# Shipping to Mexico



## trishaesnard (9 mo ago)

Hello, I will be getting my temporary resident this month and wanted to see if anyone has needed to ship a box of household items? I called DHL and they said if was very difficult to send a package to Mexico.. We are selling everything else but need to send a computer with some clothing. We will be living in Queretaro and currently living in Breckenridge, CO. I hope someone has any information on this. Thank you so much, Trisha


----------



## surabi (Jan 1, 2017)

Just bring the box with you as baggage on the plane. A shipment which includes a computer will likely get stuck in customs.


----------



## trishaesnard (9 mo ago)

surabi said:


> Just bring the box with you as baggage on the plane. A shipment which includes a computer will likely get stuck in customs.


----------



## trishaesnard (9 mo ago)

Thank you!


----------



## eastwind (Jun 18, 2016)

I agree with Surabi. The charges vary, but you can get an accurate idea of the cost by visiting an airline's web site and looking it up (the United website wants you to enter the cities you'll fly between).

But it's going to be roughly $75 per box. You could get a moving box from home depot big enough for the computer and pack clothes on the bottom, top and all sides of it to cushion it. You wouldn't go over the weight limit, and one big box that isn't over the weight limit is cheaper than a smaller box and a suitcase.

When booking your flight, keep in mind your luggage requirements - the cheapest fare with no checked bags may not be a better deal than a more expensive fare with a free checked bags and cheaper fees for additional bags.

You can also pick up an extra old suitcase or two at a thrift shop for one-time-and-discard use if you just have clothes to pack.
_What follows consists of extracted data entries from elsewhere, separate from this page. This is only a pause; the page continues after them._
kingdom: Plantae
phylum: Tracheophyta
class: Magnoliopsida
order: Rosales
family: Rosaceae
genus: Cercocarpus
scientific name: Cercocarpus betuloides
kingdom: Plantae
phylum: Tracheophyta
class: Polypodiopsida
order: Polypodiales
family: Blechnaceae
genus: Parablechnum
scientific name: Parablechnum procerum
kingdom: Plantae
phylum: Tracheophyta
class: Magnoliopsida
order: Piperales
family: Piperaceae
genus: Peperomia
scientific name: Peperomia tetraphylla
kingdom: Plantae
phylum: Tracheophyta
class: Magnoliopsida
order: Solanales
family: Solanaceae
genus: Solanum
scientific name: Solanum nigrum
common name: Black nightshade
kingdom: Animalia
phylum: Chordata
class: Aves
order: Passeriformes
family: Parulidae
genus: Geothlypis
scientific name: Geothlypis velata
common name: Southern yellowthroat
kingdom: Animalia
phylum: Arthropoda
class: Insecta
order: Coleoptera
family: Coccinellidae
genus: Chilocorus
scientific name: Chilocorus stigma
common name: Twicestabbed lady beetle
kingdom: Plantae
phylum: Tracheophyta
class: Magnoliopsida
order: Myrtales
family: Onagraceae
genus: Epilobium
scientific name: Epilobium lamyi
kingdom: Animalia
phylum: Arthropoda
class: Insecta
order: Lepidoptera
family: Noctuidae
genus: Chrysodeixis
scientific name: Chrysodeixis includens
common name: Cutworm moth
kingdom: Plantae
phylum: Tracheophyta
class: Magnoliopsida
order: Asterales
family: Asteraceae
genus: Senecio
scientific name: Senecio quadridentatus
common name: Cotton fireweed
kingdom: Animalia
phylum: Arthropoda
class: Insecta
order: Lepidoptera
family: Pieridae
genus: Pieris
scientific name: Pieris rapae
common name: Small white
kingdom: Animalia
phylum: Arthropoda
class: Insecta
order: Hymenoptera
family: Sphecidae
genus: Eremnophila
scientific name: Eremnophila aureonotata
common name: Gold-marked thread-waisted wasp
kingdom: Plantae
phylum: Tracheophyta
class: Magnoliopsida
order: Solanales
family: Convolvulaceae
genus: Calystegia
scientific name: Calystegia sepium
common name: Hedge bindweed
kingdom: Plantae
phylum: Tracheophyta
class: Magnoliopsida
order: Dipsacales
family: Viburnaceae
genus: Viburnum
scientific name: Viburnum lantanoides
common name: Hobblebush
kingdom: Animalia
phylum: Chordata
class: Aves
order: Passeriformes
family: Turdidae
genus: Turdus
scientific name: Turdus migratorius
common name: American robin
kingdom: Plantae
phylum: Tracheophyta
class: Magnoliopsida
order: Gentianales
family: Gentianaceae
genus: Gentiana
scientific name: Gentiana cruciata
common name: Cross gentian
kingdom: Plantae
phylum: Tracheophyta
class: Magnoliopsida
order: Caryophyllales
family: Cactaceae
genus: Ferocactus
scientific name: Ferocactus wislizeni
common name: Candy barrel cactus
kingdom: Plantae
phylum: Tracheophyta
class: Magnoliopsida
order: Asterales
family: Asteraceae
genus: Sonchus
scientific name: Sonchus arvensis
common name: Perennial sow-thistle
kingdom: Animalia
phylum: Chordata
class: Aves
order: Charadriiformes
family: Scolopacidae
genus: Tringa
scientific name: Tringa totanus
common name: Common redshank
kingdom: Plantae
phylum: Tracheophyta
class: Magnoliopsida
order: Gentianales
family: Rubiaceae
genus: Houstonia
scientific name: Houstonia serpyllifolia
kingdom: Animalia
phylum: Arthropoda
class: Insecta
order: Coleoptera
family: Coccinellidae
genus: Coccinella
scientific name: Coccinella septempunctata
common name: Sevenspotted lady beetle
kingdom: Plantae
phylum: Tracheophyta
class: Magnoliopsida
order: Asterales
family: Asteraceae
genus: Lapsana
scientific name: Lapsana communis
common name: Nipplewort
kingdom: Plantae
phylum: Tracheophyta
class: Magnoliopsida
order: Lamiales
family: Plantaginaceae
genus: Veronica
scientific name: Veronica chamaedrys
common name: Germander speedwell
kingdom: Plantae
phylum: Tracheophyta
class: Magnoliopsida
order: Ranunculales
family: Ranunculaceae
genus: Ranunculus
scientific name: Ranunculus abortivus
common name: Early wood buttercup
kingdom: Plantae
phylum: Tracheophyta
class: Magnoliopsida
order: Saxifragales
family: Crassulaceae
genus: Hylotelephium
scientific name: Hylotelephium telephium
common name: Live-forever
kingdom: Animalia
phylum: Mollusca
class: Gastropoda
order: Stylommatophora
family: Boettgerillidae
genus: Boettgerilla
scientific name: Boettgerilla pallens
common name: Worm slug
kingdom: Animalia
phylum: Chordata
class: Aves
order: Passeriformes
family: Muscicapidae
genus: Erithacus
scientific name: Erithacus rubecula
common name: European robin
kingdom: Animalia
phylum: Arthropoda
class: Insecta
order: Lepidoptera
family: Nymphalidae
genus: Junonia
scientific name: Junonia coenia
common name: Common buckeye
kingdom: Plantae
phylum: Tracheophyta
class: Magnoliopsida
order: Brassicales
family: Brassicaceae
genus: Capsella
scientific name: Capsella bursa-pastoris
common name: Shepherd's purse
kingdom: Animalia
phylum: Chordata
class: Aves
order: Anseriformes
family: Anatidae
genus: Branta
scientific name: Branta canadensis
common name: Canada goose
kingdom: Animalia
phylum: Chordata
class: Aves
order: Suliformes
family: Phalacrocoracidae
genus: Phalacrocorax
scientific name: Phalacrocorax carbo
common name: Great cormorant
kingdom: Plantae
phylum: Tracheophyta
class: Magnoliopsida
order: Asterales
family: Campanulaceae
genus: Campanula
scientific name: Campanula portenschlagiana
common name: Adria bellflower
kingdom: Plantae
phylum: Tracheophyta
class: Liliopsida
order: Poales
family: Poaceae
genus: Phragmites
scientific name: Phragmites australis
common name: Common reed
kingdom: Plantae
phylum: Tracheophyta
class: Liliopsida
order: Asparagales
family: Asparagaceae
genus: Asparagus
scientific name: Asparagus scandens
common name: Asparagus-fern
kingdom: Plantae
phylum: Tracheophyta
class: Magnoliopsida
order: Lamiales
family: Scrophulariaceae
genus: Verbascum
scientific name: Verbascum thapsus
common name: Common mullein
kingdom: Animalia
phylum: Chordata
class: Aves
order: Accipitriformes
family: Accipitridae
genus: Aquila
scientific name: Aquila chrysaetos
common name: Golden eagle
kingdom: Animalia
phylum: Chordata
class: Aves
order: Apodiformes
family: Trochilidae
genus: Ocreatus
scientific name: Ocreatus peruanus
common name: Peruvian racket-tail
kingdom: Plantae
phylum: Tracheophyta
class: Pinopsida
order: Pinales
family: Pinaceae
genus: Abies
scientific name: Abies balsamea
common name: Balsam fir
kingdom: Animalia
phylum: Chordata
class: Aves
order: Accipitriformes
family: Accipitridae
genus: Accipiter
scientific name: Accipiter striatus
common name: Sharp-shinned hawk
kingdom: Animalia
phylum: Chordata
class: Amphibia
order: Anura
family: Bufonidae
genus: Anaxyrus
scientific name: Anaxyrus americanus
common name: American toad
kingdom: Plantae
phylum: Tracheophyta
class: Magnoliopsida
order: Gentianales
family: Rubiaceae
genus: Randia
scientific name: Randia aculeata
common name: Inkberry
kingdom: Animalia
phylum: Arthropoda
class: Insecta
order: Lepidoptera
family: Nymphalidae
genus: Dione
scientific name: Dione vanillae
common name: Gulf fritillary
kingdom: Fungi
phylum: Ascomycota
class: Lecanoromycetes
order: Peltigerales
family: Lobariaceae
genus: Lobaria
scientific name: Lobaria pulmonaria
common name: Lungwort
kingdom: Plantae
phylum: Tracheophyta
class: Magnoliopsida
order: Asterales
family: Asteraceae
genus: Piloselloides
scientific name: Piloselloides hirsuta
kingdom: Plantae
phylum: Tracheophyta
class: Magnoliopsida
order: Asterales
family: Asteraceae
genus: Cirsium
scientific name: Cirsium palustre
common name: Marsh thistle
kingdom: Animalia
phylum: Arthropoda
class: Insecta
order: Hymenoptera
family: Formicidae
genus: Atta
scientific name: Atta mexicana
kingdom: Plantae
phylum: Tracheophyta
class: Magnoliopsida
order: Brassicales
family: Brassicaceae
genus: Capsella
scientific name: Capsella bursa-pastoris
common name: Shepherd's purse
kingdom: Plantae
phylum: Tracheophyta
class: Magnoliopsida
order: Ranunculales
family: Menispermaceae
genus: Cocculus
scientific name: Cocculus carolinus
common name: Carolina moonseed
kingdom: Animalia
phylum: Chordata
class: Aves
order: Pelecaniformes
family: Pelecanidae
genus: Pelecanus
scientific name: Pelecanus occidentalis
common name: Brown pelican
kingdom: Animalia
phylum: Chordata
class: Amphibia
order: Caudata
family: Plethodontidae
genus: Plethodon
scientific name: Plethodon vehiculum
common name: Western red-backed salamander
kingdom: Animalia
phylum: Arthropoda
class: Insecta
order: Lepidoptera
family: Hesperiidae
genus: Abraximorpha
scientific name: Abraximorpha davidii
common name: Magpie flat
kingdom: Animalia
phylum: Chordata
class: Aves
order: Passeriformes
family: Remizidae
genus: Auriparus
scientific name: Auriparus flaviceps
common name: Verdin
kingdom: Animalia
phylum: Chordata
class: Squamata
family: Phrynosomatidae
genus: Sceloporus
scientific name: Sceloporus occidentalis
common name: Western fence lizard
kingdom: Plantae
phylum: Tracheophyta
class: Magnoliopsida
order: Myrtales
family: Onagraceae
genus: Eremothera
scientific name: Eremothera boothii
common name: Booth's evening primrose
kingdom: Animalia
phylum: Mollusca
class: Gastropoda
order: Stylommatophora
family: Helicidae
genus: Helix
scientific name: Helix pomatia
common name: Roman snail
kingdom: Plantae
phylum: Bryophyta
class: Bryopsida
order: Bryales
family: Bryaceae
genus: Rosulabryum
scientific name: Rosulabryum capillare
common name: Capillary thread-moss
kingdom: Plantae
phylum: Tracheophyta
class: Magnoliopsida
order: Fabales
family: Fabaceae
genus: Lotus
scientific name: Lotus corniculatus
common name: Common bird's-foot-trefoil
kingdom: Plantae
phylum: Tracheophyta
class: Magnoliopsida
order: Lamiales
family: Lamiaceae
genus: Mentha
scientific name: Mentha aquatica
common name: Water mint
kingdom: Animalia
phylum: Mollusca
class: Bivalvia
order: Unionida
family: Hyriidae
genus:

You don't have to be a samsonite commercial - you're just moving!

Even including the cost of luggage carts to get through the airports with more than you can handle (highly recommended, don't skimp on those), you'll still come out cheaper than shipping with a carrier.

But if you are going to ship something by carrier, I recommend UPS international service over DHL or FedEx - they have slower/cheaper options.


----------



## citlali (Mar 4, 2013)

I took UPS to Profeco twice for stealing merchandise..They stole th merchandise at customs in Mexico, delivered 1 out of 3 boxes and then returned the empty 2 boxes to New Mexico saying the address was incorrect, in one case.. and thaere was another crazy case with the,, so I am not too hot on UPS, I do not thing I would recommend them at all plus in remote areas , DHL is way better , Fedex is ok as well.


----------



## eastwind (Jun 18, 2016)

I've had stuff removed from things I bought through Amazon. The box was opened, the inner product hard case opened, the valuable rechargeable batteries removed, the product case tossed back in the box, the box resealed with Amazon tape and the thing delivered. I suspect that happened at the border. That was shipping by Amazon Logistics. Not an option for OP, but the point is I think they all suffer a lot of theft, and I think a lot of it happens at the border.

I don't think someone shipping used clothes has a lot to worry about. Something new and salable on the black market is a different story, and I don't think any one shipper is necessarily better than another. 

But bringing it with you on a plane has a much lower chance of loss. It's not zero, they can lose anything you check, but it's lower chance of loss, and probably cheaper.


----------



## Isla Verde (Oct 19, 2011)

eastwind said:


> . . .
> I don't think someone shipping used clothes has a lot to worry about. Something new and salable on the black market is a different story, and I don't think any one shipper is necessarily better than another.
> 
> But bringing it with you on a plane has a much lower chance of loss. It's not zero, they can lose anything you check, but it's lower chance of loss, and probably cheaper.


Actually, used clothes could be considered valuable. All of the tianguis sell used clothes, most of it from the US. It definitely has street value here.


----------



## trishaesnard (9 mo ago)

Isla Verde said:


> Actually, used clothes could be considered valuable. All of the tianguis sell used clothes, most of it from the US. It definitely has street value here.


It's really a compute that bring concern.


----------